--- Input material Enclosed Below ---

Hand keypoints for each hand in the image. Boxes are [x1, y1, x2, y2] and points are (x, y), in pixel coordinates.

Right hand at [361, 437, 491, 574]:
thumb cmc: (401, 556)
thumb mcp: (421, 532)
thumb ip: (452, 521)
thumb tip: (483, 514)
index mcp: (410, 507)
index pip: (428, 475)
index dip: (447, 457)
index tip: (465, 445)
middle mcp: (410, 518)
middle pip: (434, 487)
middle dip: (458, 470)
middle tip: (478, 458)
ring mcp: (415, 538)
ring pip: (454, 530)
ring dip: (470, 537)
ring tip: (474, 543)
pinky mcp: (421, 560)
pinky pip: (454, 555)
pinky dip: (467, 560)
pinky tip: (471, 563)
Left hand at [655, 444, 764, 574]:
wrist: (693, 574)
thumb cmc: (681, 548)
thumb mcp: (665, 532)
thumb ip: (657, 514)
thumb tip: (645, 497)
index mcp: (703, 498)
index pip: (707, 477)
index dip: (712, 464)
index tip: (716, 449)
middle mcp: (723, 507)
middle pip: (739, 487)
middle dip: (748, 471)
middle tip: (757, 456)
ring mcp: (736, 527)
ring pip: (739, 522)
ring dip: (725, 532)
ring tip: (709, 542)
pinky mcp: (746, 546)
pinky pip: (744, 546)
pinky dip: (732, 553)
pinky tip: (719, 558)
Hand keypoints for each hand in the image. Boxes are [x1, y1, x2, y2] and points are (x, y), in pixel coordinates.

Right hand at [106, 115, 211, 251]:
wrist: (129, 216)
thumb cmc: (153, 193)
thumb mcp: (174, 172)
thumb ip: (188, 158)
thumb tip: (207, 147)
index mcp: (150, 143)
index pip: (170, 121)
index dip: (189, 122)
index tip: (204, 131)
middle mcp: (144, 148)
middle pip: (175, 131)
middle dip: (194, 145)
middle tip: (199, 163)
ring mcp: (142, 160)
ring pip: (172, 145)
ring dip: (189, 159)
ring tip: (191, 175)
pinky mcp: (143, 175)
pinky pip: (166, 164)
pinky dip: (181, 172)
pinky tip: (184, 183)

--- End of Enclosed Input material ---

== What the task asks ==
Every record is to be repeated exactly as it stands above.

== Answer box ==
Hand keypoints for each hand in the image. Boxes are [x1, y1, x2, y2] and points are (x, y), in pixel coordinates.

Right hand at [361, 437, 491, 574]:
thumb cmc: (401, 556)
thumb mcp: (421, 532)
thumb ip: (452, 521)
thumb tip: (483, 514)
index mcp: (410, 507)
index pip: (428, 475)
index dip: (447, 457)
index tip: (465, 445)
middle mcp: (410, 518)
middle pip: (434, 487)
middle dip: (458, 470)
middle tip: (478, 458)
ring mcp: (415, 538)
ring pip: (454, 530)
ring dip: (470, 537)
ring tip: (474, 543)
pinky mcp: (421, 560)
pinky pip: (454, 555)
pinky dip: (467, 560)
pinky tip: (471, 563)
Left hand at [655, 444, 764, 574]:
wrist: (693, 574)
thumb cmc: (681, 548)
thumb mcp: (665, 532)
thumb ip: (657, 514)
thumb tip: (645, 497)
index mcp: (703, 498)
index pip: (707, 477)
index dip: (712, 464)
index tip: (716, 449)
middle mcp: (723, 507)
middle pip: (739, 487)
middle dip: (748, 471)
middle tip: (757, 456)
ring mcp: (736, 527)
ring pip: (739, 522)
ring dip: (725, 532)
ring tip: (709, 542)
pinky mcp: (746, 546)
pinky pip: (744, 546)
pinky dip: (732, 553)
pinky tip: (719, 558)
Hand keypoints for each hand in the image. Boxes are [x1, y1, x2, y2] and points are (x, y), in pixel coordinates.

Right hand at [106, 115, 211, 251]:
wrist: (129, 216)
thumb cmc: (153, 193)
thumb mcp: (174, 172)
thumb ip: (188, 158)
thumb tip: (207, 147)
index mcp: (150, 143)
index pip: (170, 121)
index dip: (189, 122)
index tip: (204, 131)
middle mcp: (144, 148)
middle pip: (175, 131)
middle dip: (194, 145)
middle tip: (199, 163)
ring mcp: (142, 160)
ring pip: (172, 145)
ring dip: (189, 159)
ring tip: (191, 175)
pinky mcp: (143, 175)
pinky pip: (166, 164)
pinky dip: (181, 172)
pinky tip: (184, 183)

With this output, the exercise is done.